**Text excerpt:**
The trip to Viñales was almost ruined when what I thought was just a straight bus ride was announced, via a microphoned woman up front, as a tour. I seethed for the length Central Havana and then conceded defeat. It turns out that until we got to the Tobacco farm, where the maestro roller pictured up top was demonstrating the art of stogey-making, the "tour" was just the microphoned woman talking. I survived.

The Cuban Five - a group of revolutionary intelligence officers that were convicted of espionage and conspiracy to commit murder, and the entire country is confident will eventually be freed. It seems they may have been from Viñales, 'cause their image was all over. Even on the farm, two feet from the rows of plants.

Tobacco leaves hanging in the A-frame shed. I thought they shredded the leaves somehow and then wrapped them, but apparently a cigar is just a bunch of full-sized leaves rolled together. Who'd a thunk it?

My farmer and the Cuban farmer. Can you tell which is which?
The money shot: old car, country road. Can't say fairer than that.

I would say Viñales has a population of about 100, 135 when tourists roll in; it looked like something out of No country for Old Men. Yet, down a dirt road, amid three bedroom haciendas with barefoot children running with sticks, the revolution lives on.

What attracted me to Viñales was pictures I had seen of those massive limestone karsts visible in the background. They just rise up ethereally around the town. In the re-make, Julie Andrews sings, "The hills are aliiiiiiiiivvvve with smell of tobacco....."

The personalities of Viñales were fun to people-watch. This guy looked like he was in for the night. It was a long call, he had to make himself comfortable.

**Supplied material:**
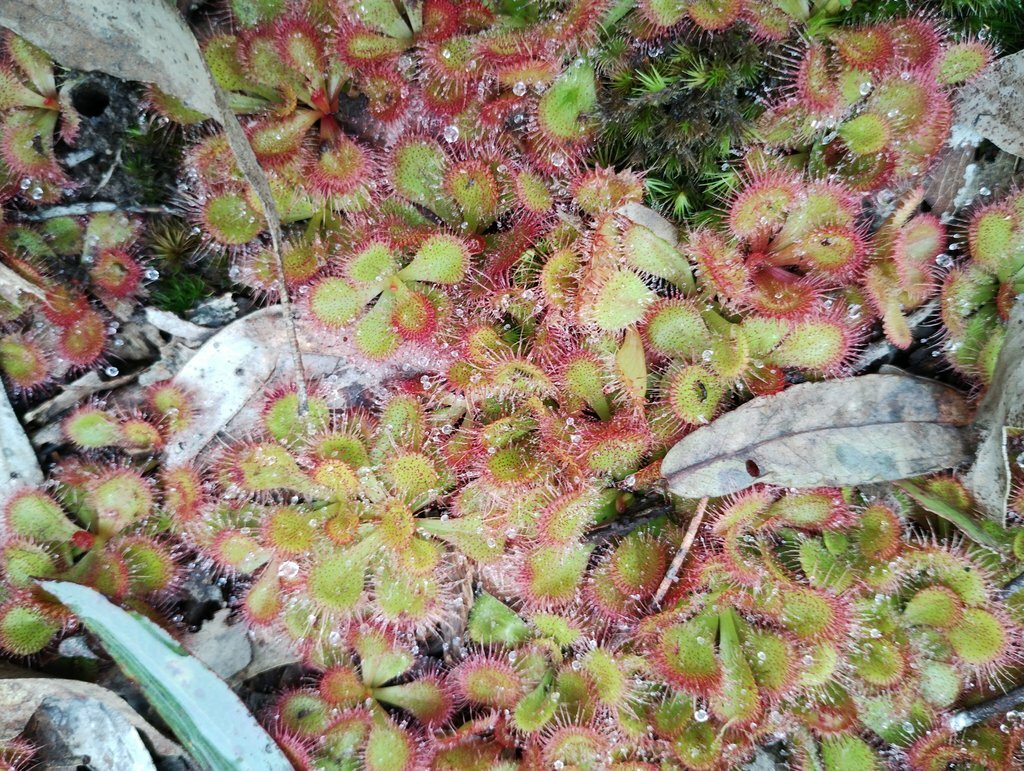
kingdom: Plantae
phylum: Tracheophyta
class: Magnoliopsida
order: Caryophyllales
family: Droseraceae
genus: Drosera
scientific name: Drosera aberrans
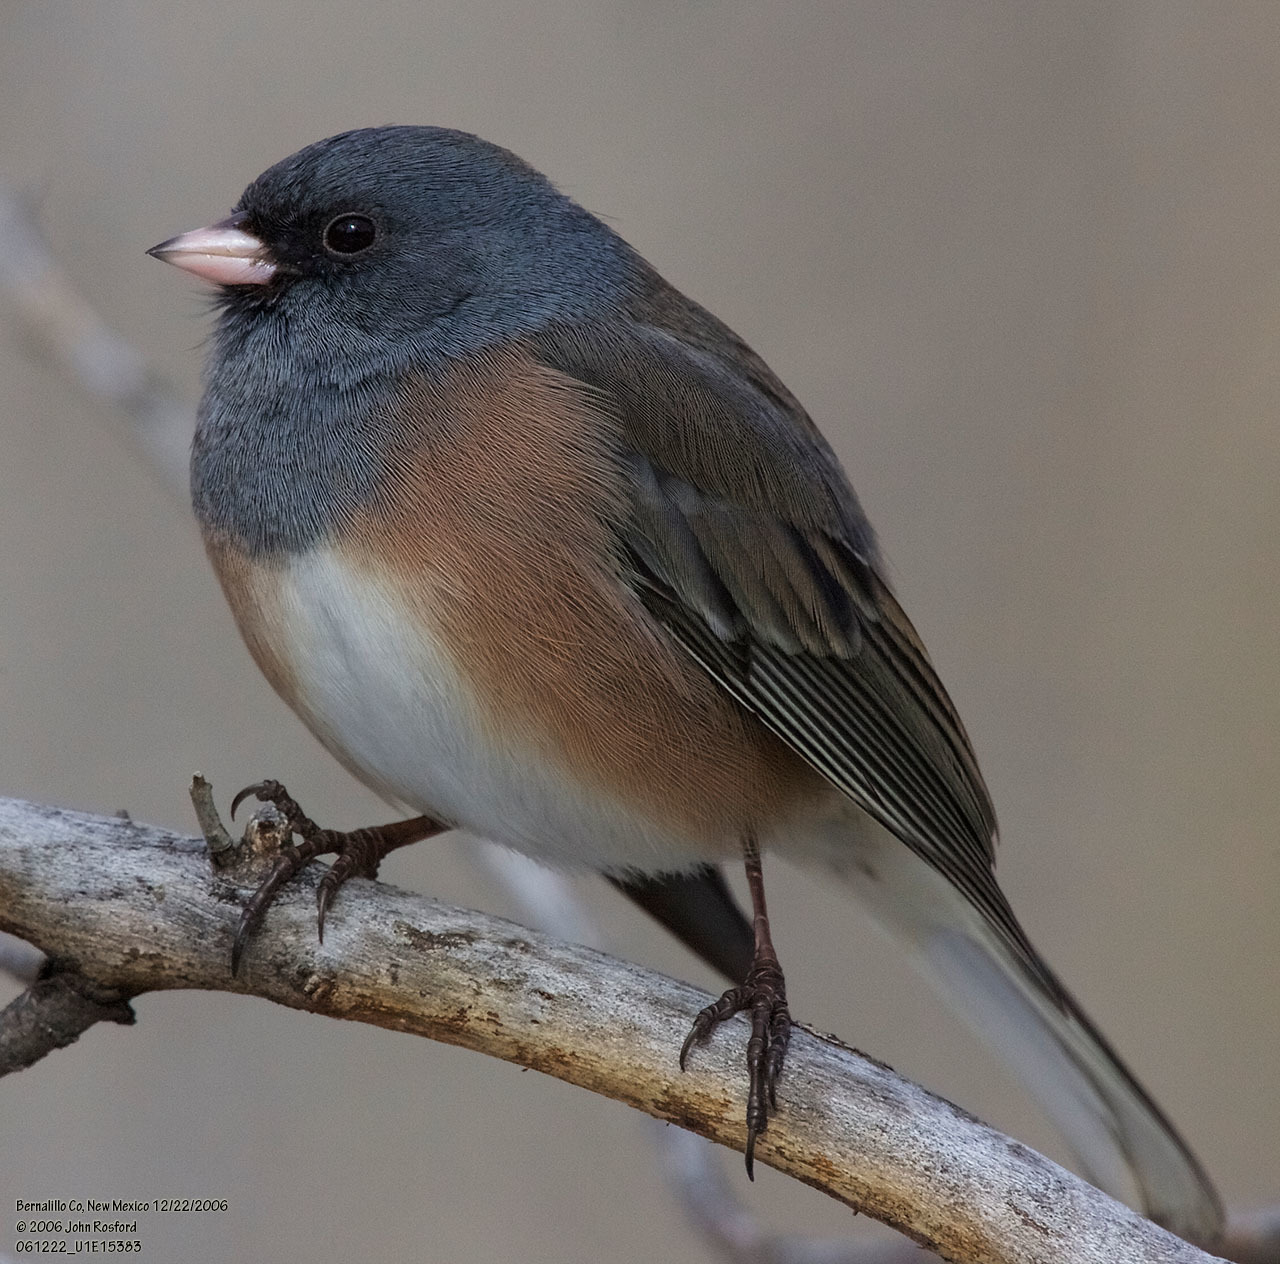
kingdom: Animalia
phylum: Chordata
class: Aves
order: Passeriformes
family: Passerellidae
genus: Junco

--

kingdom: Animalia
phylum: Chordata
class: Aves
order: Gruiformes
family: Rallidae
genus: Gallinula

---

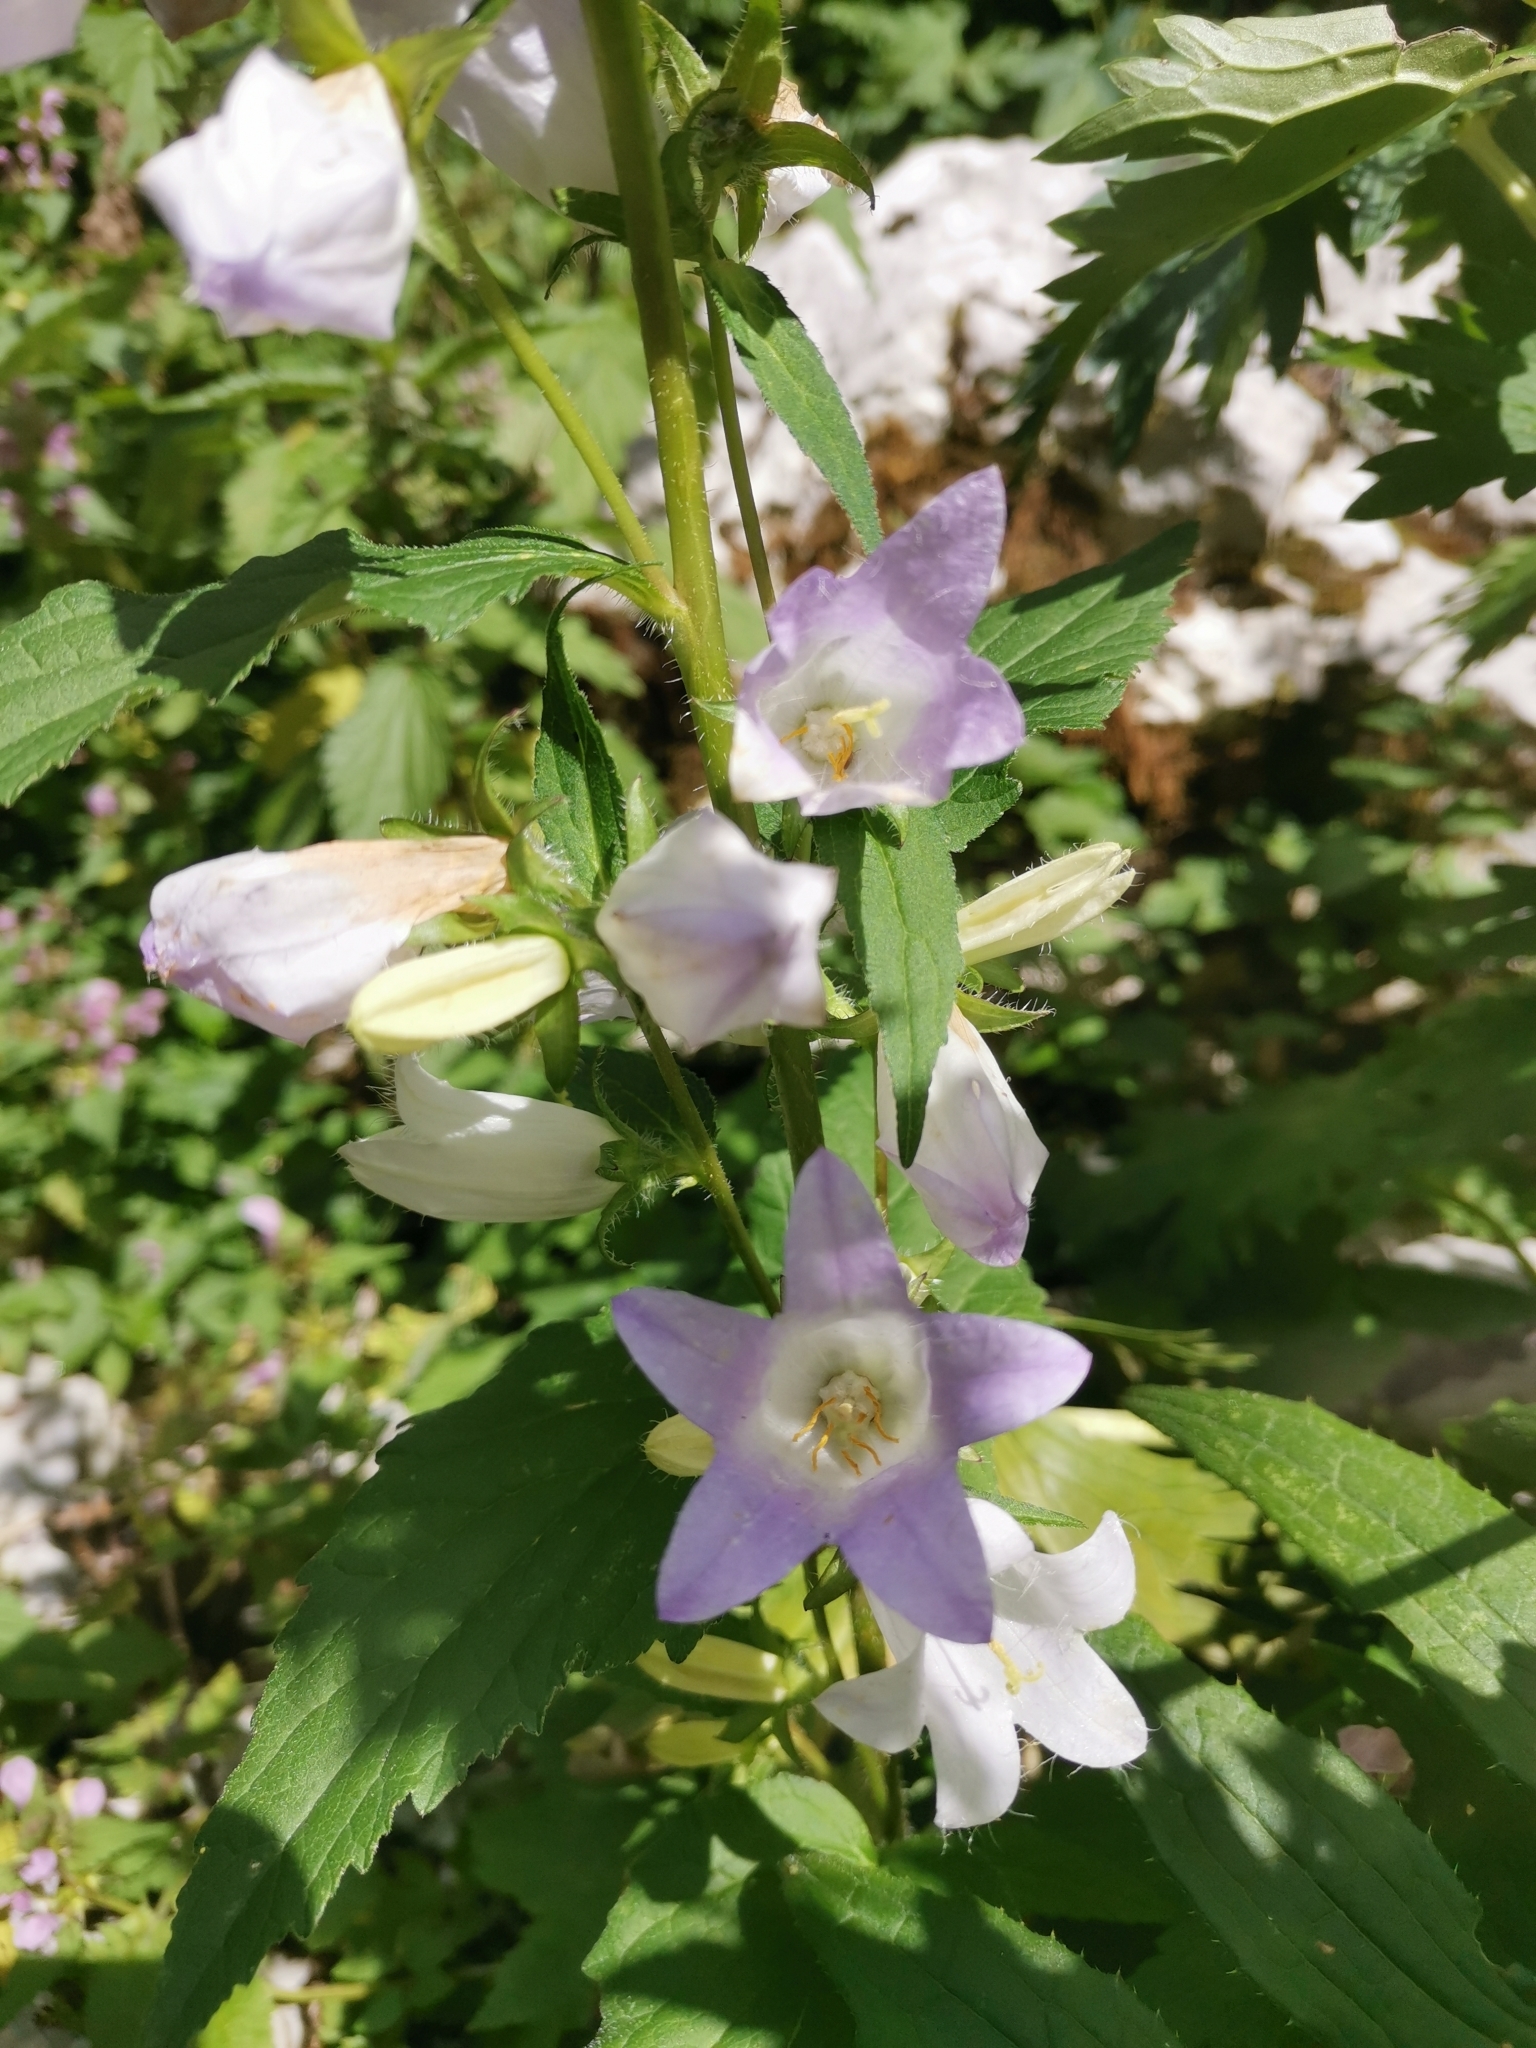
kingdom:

**Task list:**
1. Write out the part of the Viñales travel post that starts with "I would say" and goes on through "revolution lives on.".
2. Extend the Viñales travel post, picking up right after its final sentence.

**Written responses:**
1.
I would say Viñales has a population of about 100, 135 when tourists roll in; it looked like something out of No country for Old Men. Yet, down a dirt road, amid three bedroom haciendas with barefoot children running with sticks, the revolution lives on.

2.
This guy asked me about his picture, "Handsome, no?" Si, Senor.

Everyone around was lining up to get these rectangular cakes that they serve you on slab of cardboard. I learned the hard way that no store in Cuba has shopping bags (much less boxes), you have to bring your own. I left a little bakery we found with about 15 individual mini-bread rolls piled in my hands. I kept trying to get a shot of people with their cake, but they were grabbing it and going, so I came upon this little familia who were nice and stationary.

Speaking of familias, Christopher and I met the coolest one, during our Viñales home-stay. We have Olga (2nd left), her daughter Olgita (little Olga) and Olga's hubby. They chatted with us and talked about the Cuban government and life in Cuba and (gasp!) the fact that they are not rushing to get to the States and stay, despite that they have family. They also made us the most awesomest, scrumptiousest dinner of the whole trip! We were a little concerned about having lobster in the middle of a farming valley miles from the sea, but who'd a thunk it. Better than anything we ate the WHOLE trip.

Sautéed lobster, green tomato salad, black beans and steamed rice. I peered into my squeaky clean lobster tail, scavenging for more. It was awesomeness embodied!
Lobster: It's what's for dinner!
Till next time.........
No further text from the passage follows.